> **本文抜粋**
=-=-=
| 要旨トップ | 目次 | | 日本生態学会第60回全国大会 (2013年3月,静岡) 講演要旨 ESJ60 Abstract |
一般講演(ポスター発表) P2-109 (Poster presentation)
樹木の結実豊凶(マスティング)のメカニズムについて、種子生産の豊凶変動を植物体内の貯蔵資源の経年変動から説明しようとする資源収支モデルなどが知られている。しかし、最近これらのモデルに対しては、「枝レベルでは、種子生産には貯蔵炭水化物(NSC)よりも結実年の光合成産物が重要である」といった反証結果も報告されており、マスティング機構を巡る議論は今日も続いている。
われわれは、これまで窒素化合物(N)とNSCの樹体内の貯蔵機能に着目し、NSCの配分や貯蔵など生理的現象の解析を通じて、結実豊凶の機構解明に取り組んできた。その結果、以下のような重要な事実を見いだした。①種子生産にはその年の光合成産物が利用され、貯蔵NSCはほとんど利用されない(Hoch et al, Oecologia, in press)。②種子の成長期には、葉や枝がNの貯蔵器官として機能し、そこからNの一部が種子へ転流される(Han et al, Annals Botany 2011)。今回、種子生産に係わる貯蔵Nと土壌から吸収したNの貢献度を評価するために、結実と非結実のブナ3個体ずつを用いて、展葉期に15Nを含む水溶液を地表面に撒きラベリング実験を行った。その後、定期的に葉・枝・種子を採取し、それぞれの窒素濃度と15N同位体比を分析した。その結果について報告する。
=-=-=
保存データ
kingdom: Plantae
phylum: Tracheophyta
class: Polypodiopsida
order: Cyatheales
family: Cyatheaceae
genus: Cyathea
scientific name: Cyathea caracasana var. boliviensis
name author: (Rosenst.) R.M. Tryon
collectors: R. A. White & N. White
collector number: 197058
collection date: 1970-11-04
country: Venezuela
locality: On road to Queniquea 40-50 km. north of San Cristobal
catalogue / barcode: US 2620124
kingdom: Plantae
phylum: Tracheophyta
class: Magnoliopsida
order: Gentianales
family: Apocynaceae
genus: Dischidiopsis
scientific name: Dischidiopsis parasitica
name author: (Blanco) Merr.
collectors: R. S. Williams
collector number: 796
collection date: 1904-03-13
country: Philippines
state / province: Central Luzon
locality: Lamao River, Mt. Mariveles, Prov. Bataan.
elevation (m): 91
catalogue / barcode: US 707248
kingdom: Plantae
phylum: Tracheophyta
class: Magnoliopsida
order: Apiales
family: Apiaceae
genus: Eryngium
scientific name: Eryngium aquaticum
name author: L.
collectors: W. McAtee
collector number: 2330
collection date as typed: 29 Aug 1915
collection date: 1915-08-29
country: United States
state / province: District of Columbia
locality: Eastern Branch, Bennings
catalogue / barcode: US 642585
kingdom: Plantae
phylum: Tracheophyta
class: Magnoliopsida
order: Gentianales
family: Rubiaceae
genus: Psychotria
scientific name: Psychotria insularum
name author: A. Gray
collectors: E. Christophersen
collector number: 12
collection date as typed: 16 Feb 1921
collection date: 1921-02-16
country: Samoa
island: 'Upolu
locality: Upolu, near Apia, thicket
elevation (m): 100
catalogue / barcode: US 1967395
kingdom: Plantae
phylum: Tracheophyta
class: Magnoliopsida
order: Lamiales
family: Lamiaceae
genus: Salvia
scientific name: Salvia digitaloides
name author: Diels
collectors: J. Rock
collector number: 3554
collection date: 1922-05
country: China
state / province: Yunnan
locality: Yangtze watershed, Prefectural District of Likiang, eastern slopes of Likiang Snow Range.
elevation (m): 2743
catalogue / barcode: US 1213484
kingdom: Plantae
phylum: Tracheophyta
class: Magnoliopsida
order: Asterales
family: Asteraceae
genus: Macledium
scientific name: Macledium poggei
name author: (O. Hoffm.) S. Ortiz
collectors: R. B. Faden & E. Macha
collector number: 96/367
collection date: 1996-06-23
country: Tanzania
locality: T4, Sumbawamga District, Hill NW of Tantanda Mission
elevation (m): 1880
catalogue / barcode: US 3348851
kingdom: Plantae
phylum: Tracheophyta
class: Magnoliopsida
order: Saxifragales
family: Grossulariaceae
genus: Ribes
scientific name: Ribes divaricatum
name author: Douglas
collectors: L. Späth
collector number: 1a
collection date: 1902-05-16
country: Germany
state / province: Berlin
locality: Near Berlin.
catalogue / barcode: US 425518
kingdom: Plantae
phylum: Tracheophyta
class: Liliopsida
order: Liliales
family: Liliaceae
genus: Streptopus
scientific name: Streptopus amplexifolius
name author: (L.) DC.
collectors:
=-=-=
> **課題**
講演要旨で、ラベリング実験の後に定期的に採取したと記されている部位をすべて挙げてください。

> **回答**
葉、枝、種子